2. Ratsmitglied Widner (SPD) dankt zunächst der Wählerschaft für das entgegen­gebrachte Vertrauen. Die Abtretung eines Ausschußsitzes der CDU an die FDP bezeichnet er als einen hervorragenden demokratischen Stil. Unter Hinweis auf die zukünftige Zusammenarbeit im Stadtrat erklärt er, es werde dort Konfrontationen geben, wo dies im Interesse der Stadt notwendig sei. Dies sei aber nicht Ziel der Stadtratspolitik seiner Fraktion. Er hoffe auf eine gute Zusammenarbeit mit den übrigen Fraktionen und auf eine rege Teilnahme der Bürger an den Sitzungen des Stadtrates.

3. Ratsmitglied Schweizer (FWG) kündigt an, die zukünftige Arbeit seiner Fraktion werde dem Wohl der Bürger dienen. Daher werde man eine sachgerechte und vernunft­bezogene Politik betreiben. Das Wohl des Bürgers und die Sache würden dabei im Vordergrund stehen. Die FWG-Fraktion sei sich bewußt, daß sie einen großen Auf­trag vom Wähler erhalten habe. In einer Erklärung zur Wahl der Beigeordneten

und der Ausschüsse weist Ratsmitglied Schweizer zunächst auf den großen Wahl­erfolg der FWG hin. Der Wähler habe dadurch seinen Willen zum Ausdruck gebracht, daß die FWG an der Kommunalpolitik in der Stadt an entscheidender Stelle betei­ligt werden soll. Er habe dadurch auch die Mehrheit der CDU brechen und trotz des bundesweiten Trends nicht der SPD ihre Stimme geben wollen. Diesen Hinweis auf das Wählerverhalten begründet Ratsmitglied Schweizer durch die Aussage, die Parteien des Stadtrates hätten beschlossen, die FWG nur als vierten Faktor zu betrachten. Dagegen sei die FDP an die dritte Stelle gesetzt worden. Seine Fraktion habe den Wählerwillen erfüllt wissen wollen bei der Wahl der Beige­ordneten und der Ausschüsse. Doch seien SPD und FDP nicht bereit gewesen, einer dem Wahlergebnis entsprechenden Besetzung zuzustimmen. Er betone ausdrücklich, auch die FWG sei bereit gewesen, die FDP an der praktischen Arbeit zu beteiligen, jedoch nicht in dieser Größenordnung, wie sie durch die Zusage der CDU erreicht worden sei. Die FWG könne dieser Verhaltensweise nicht zustimmen. Daher habe man sich auch nicht an den gemeinsamen Wahl Vorschlägen beteiligt. Gleichwohl trage die FWG-Fraktion die Entscheidung der Parteien mit demokratischer Fairneß.
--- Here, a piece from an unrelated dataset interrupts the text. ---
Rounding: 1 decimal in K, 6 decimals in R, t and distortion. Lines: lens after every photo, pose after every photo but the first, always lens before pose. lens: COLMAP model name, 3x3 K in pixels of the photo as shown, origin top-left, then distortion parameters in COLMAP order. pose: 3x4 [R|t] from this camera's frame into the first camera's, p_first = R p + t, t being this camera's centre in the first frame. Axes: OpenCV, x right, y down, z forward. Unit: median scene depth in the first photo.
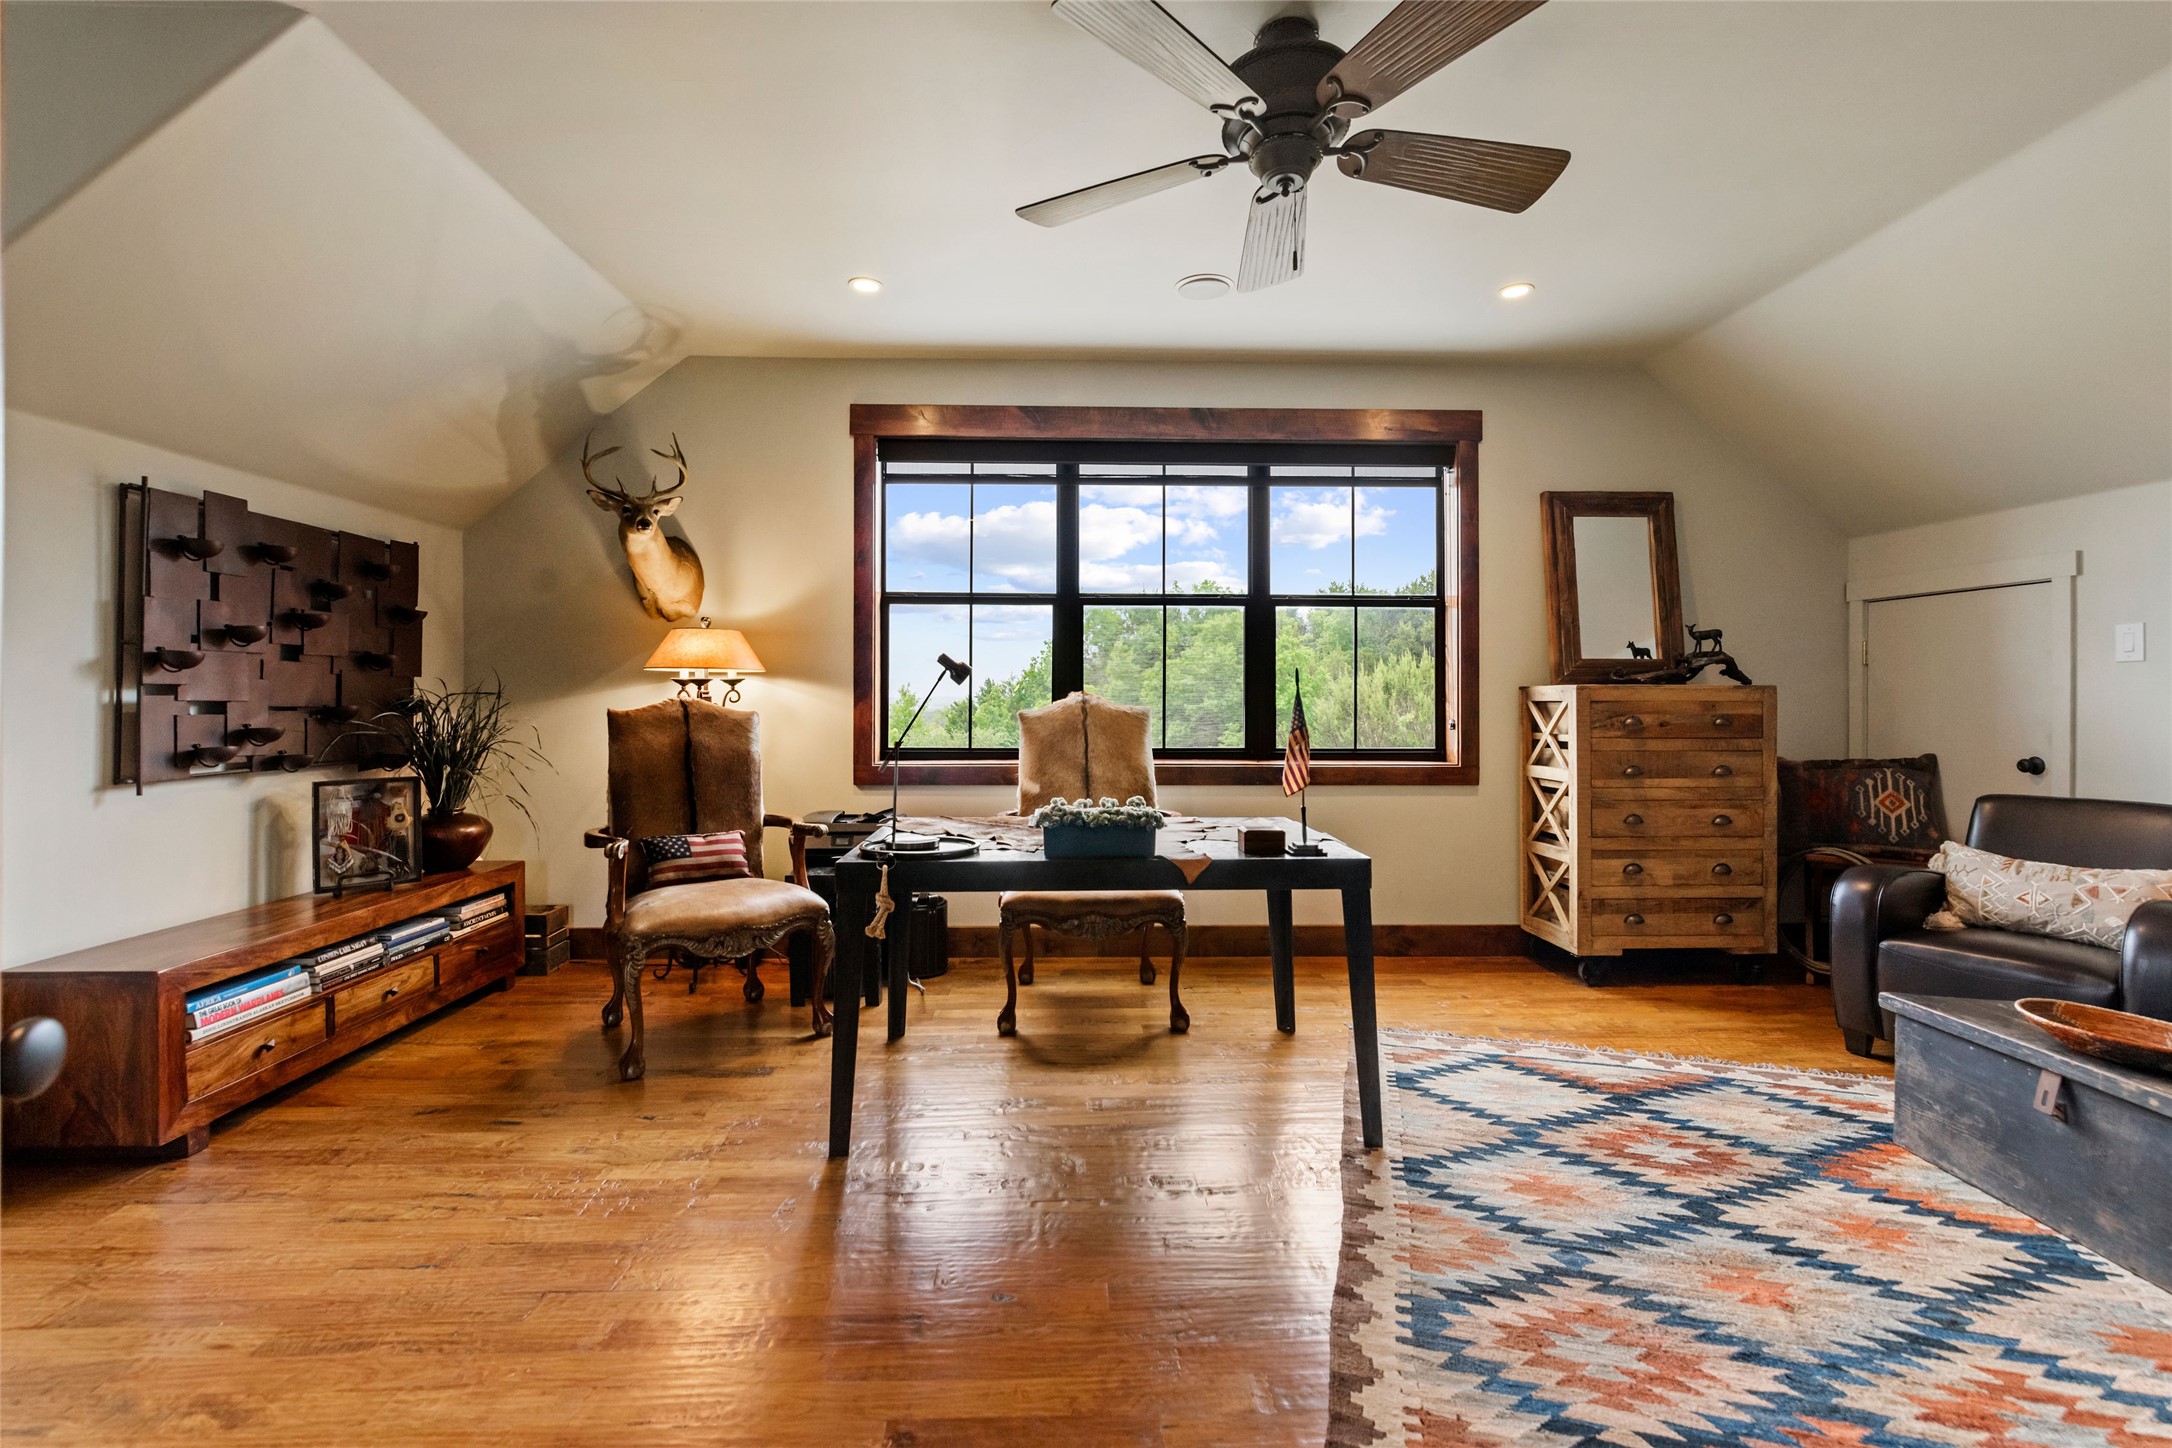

Für die FWG-Fraktion werde es kein Parteienwohl und auch kein Sonder- oder Eigeninteresse geben. Vielmehr werde eine vernunftbezogene und sachgerechte Arbeit betrieben. Die FWG-Fraktion vertraue darauf, daß sie nach dieser Legis­laturperiode noch stärker als bisher vertreten sein werde.

Zur Wahl der Beigeordneten und der Ausschüsse erklärt Ratsmitglied Schweizer, die FWG-Fraktion werde für den 1. Beigeordneten einen Gegenvorschlag unter­breiten, nicht jedoch für die Wahl des 2. und 3. Beigeordneten. Dabei werde man sich der Stimme enthalten. Für die Ausschußwahlen werde man eigene Wahl- vorschläge unterbreiten.

Ratsmitglied Schweizer begrüßt auch, daß zahlreiche Zuhörer erschienen sind und hofft, daß in Zukunft das Interesse der Bürger der Stadt an der Stadtrats­politik noch steigen werde.